P(w) is the get_probs output which results in a dictionary where keys are the words and the values are the probability that a word will occur in general.

P(c|w) is calculated using minimum_edit_distance using the output of word and probability found from the get_correction and assigned source and targets where insert/delete is equal to 1 and substitution is equal to 0 or 2(NOTE this is not similar to the string manipulation calculation).

A cost matrix is created between the source and target using del_cost, ins_cost and substitution_cost(replacement_cost), matching the source to target

Then minimum edit distance cost is found between row and column, giving you the P(w|c)

Regards

DP

Hi @Deepti_Prasad , thanks for your reply! I try to understand your explanation, but it’s difficult for me. Can we just put it straightforward as: The rule to pick up the best word suggestion is to find which has the least edit times and highest probability in ‘probs’? As my implementation told me just this. But the Bayes’ rule above will generates a low P(c|w) when the P(w) from ‘probs’ is high, this doesn’t align with the code implementation in Exercise 10.

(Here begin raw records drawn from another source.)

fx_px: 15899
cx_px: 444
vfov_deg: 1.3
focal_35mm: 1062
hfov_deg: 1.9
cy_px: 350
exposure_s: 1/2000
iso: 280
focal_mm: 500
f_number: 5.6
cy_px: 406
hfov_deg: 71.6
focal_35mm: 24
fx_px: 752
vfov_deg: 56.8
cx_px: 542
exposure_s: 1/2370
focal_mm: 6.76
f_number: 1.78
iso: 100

Hi @Kathy83 Sorry did understand your this response,

are you correlating the Bayes’ rule in relation to P(c|w) to P(w) alone?

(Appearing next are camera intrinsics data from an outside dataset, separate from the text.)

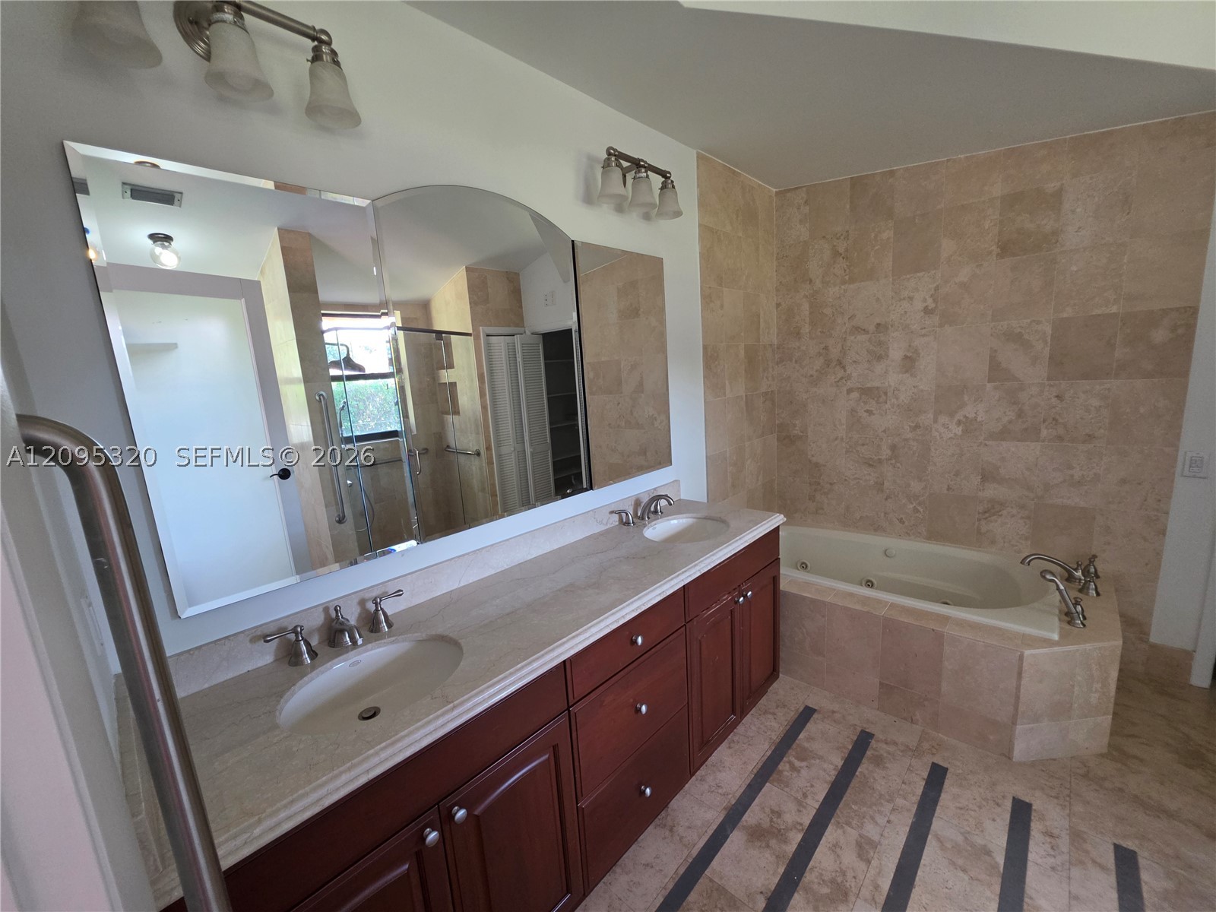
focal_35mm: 13
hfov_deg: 106.2
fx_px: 457
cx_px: 608
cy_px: 456
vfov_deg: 89.9
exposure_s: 1/60
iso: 200
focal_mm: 2.2
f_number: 1.9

The idea of implementing probability in terms of get_probs and get corrections is not individually. Can you explain me your understanding of implementation, so I can understand how you are correlating Bayes’ rule with the assignment functions, to explain you more better. Thank you for your patience.

Regards

DP

Thank you @Deepti_Prasad , my understanding through the implementation is: The implementation of ‘get_corrections()’ utilizes ‘probs’ dictionary which is P(w), there is no calculation of P(c|w) following the Bayes equation above, only P(w) is enough to get the best n suggestions. Below is the idea of my implementation of ‘get_corrections()’ and it passed the test, so I get confused why the Bayes equation appears here.

#Step 1: create suggestions as described above

suggestions = edit_one_letter(…)

#Step 2: determine probability of suggestions

suggestions_prob = list comprehension of calling ‘probs.get(…)’

#Step 3: Get all your best words and return the most probable top n_suggested words as n_best

sel_sort_idx = np.argsort(suggestions_prob)[::-1][:n]

sel_words = get items from ‘suggestions’ accordingly

sel_words_probs = get items from ‘suggestions_prob’ accordingly

n_best = list(zip(sel_words,sel_words_probs))

Thank you!